Copy the records below, from the line containing "through a 30" through the last line; leave out pictures.
RECORDS PROVIDED start
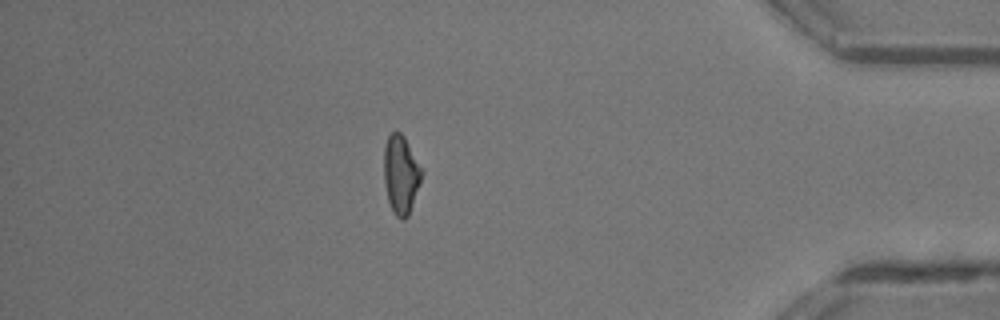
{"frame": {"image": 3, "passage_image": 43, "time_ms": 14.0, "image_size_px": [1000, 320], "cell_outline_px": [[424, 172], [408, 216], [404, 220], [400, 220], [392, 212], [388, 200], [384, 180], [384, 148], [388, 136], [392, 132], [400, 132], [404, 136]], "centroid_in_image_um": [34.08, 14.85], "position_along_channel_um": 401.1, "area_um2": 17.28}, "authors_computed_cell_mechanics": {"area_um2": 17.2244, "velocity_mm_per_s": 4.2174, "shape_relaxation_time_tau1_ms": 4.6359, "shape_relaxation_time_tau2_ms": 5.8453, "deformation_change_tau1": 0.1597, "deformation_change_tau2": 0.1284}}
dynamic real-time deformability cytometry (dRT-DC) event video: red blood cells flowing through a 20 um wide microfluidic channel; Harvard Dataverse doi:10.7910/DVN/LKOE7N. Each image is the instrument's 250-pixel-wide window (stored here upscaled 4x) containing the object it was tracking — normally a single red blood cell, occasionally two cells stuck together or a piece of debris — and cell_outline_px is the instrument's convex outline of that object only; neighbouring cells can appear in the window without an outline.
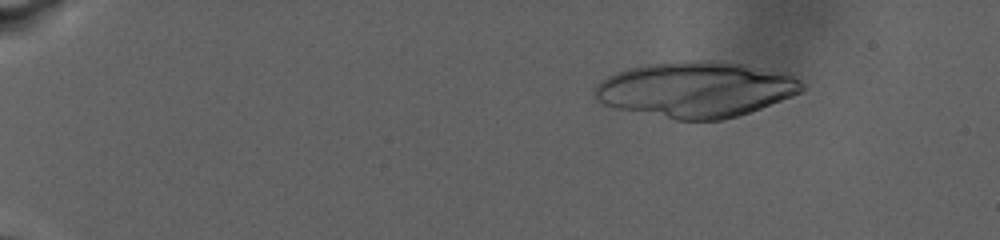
{"species": "human", "species_latin": "Homo sapiens", "temperature_condition": "warm", "stored_images_in_passage": 40, "camera_frame_rate_fps": 3000, "um_per_image_px": 0.085, "donor": {"sex": "male"}, "frame": {"image": 1, "passage_image": 17, "time_ms": 4.333, "image_size_px": [1000, 240], "cell_outline_px": [[804, 88], [800, 92], [792, 96], [760, 108], [736, 116], [720, 120], [676, 120], [616, 108], [604, 104], [596, 100], [592, 92], [596, 84], [608, 76], [616, 72], [628, 68], [648, 64], [688, 60], [720, 60], [792, 72], [804, 84]], "centroid_in_image_um": [59.18, 7.58], "position_along_channel_um": 25.8, "area_um2": 67.86}}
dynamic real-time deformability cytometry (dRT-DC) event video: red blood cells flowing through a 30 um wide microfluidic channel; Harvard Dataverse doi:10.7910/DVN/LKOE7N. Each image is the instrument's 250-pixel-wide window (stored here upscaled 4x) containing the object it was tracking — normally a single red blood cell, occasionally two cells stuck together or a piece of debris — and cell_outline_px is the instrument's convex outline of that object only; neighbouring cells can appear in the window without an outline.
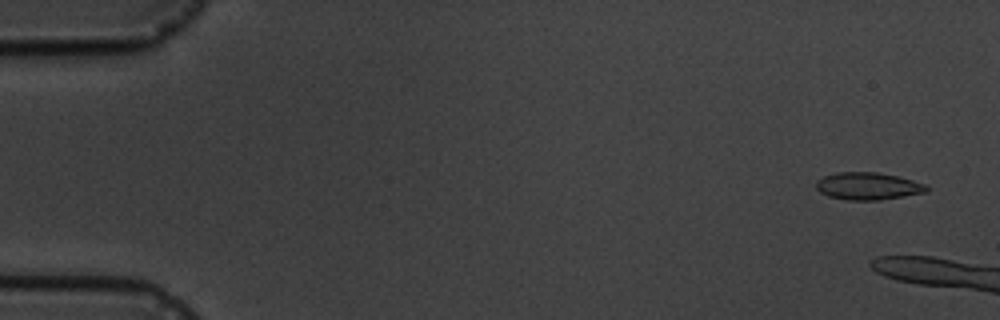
{"species": "common noctule bat (a hibernating species)", "species_latin": "Nyctalus noctula", "temperature_condition": "cold", "stored_images_in_passage": 4, "camera_frame_rate_fps": 3000, "um_per_image_px": 0.085, "animal": {"sex": "male", "body_mass_g": 19.5, "forearm_length_mm": 54.6}, "frame": {"image": 1, "passage_image": 1, "time_ms": 0.0, "image_size_px": [1000, 320], "cell_outline_px": [[928, 188], [924, 192], [880, 200], [848, 200], [828, 196], [820, 192], [816, 188], [816, 180], [824, 176], [836, 172], [876, 172], [896, 176], [912, 180], [924, 184]], "centroid_in_image_um": [73.71, 15.81], "position_along_channel_um": 11.3, "area_um2": 17.4}}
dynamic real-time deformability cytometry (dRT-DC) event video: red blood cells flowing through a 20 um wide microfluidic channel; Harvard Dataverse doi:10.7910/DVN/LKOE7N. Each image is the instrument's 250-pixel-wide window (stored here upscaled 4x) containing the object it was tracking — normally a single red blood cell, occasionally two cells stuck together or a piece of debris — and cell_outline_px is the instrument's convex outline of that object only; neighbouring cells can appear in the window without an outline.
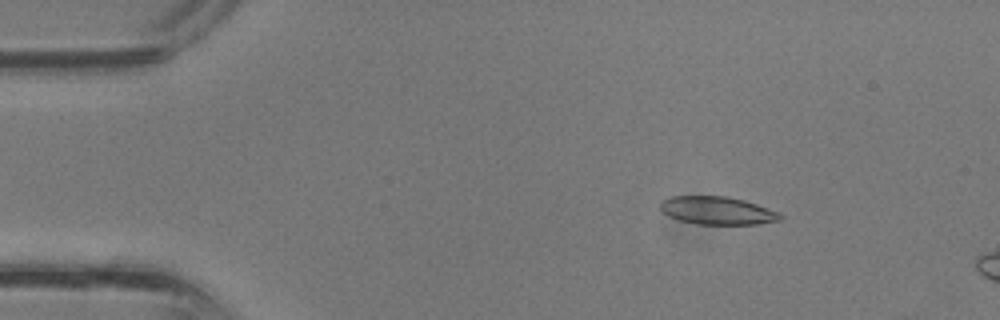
{"species": "common noctule bat (a hibernating species)", "species_latin": "Nyctalus noctula", "temperature_condition": "room temperature", "stored_images_in_passage": 37, "camera_frame_rate_fps": 3000, "um_per_image_px": 0.085, "animal": {"sex": "male", "body_mass_g": 13.3}, "frame": {"image": 1, "passage_image": 6, "time_ms": 1.667, "image_size_px": [1000, 320], "cell_outline_px": [[784, 216], [780, 220], [756, 224], [696, 224], [680, 220], [668, 216], [660, 208], [660, 200], [672, 196], [728, 196], [744, 200], [780, 212]], "centroid_in_image_um": [60.97, 17.89], "position_along_channel_um": 24.0, "area_um2": 19.59}}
RECORDS PROVIDED end
CORRECT RESPONSE
dynamic real-time deformability cytometry (dRT-DC) event video: red blood cells flowing through a 30 um wide microfluidic channel; Harvard Dataverse doi:10.7910/DVN/LKOE7N. Each image is the instrument's 250-pixel-wide window (stored here upscaled 4x) containing the object it was tracking — normally a single red blood cell, occasionally two cells stuck together or a piece of debris — and cell_outline_px is the instrument's convex outline of that object only; neighbouring cells can appear in the window without an outline.
{"species": "common noctule bat (a hibernating species)", "species_latin": "Nyctalus noctula", "temperature_condition": "cold", "stored_images_in_passage": 4, "camera_frame_rate_fps": 3000, "um_per_image_px": 0.085, "animal": {"sex": "male", "body_mass_g": 19.5, "forearm_length_mm": 54.6}, "frame": {"image": 1, "passage_image": 1, "time_ms": 0.0, "image_size_px": [1000, 320], "cell_outline_px": [[928, 188], [924, 192], [880, 200], [848, 200], [828, 196], [820, 192], [816, 188], [816, 180], [824, 176], [836, 172], [876, 172], [896, 176], [912, 180], [924, 184]], "centroid_in_image_um": [73.71, 15.81], "position_along_channel_um": 11.3, "area_um2": 17.4}}
dynamic real-time deformability cytometry (dRT-DC) event video: red blood cells flowing through a 20 um wide microfluidic channel; Harvard Dataverse doi:10.7910/DVN/LKOE7N. Each image is the instrument's 250-pixel-wide window (stored here upscaled 4x) containing the object it was tracking — normally a single red blood cell, occasionally two cells stuck together or a piece of debris — and cell_outline_px is the instrument's convex outline of that object only; neighbouring cells can appear in the window without an outline.
{"species": "common noctule bat (a hibernating species)", "species_latin": "Nyctalus noctula", "temperature_condition": "room temperature", "stored_images_in_passage": 37, "camera_frame_rate_fps": 3000, "um_per_image_px": 0.085, "animal": {"sex": "male", "body_mass_g": 13.3}, "frame": {"image": 1, "passage_image": 6, "time_ms": 1.667, "image_size_px": [1000, 320], "cell_outline_px": [[784, 216], [780, 220], [756, 224], [696, 224], [680, 220], [668, 216], [660, 208], [660, 200], [672, 196], [728, 196], [744, 200], [780, 212]], "centroid_in_image_um": [60.97, 17.89], "position_along_channel_um": 24.0, "area_um2": 19.59}}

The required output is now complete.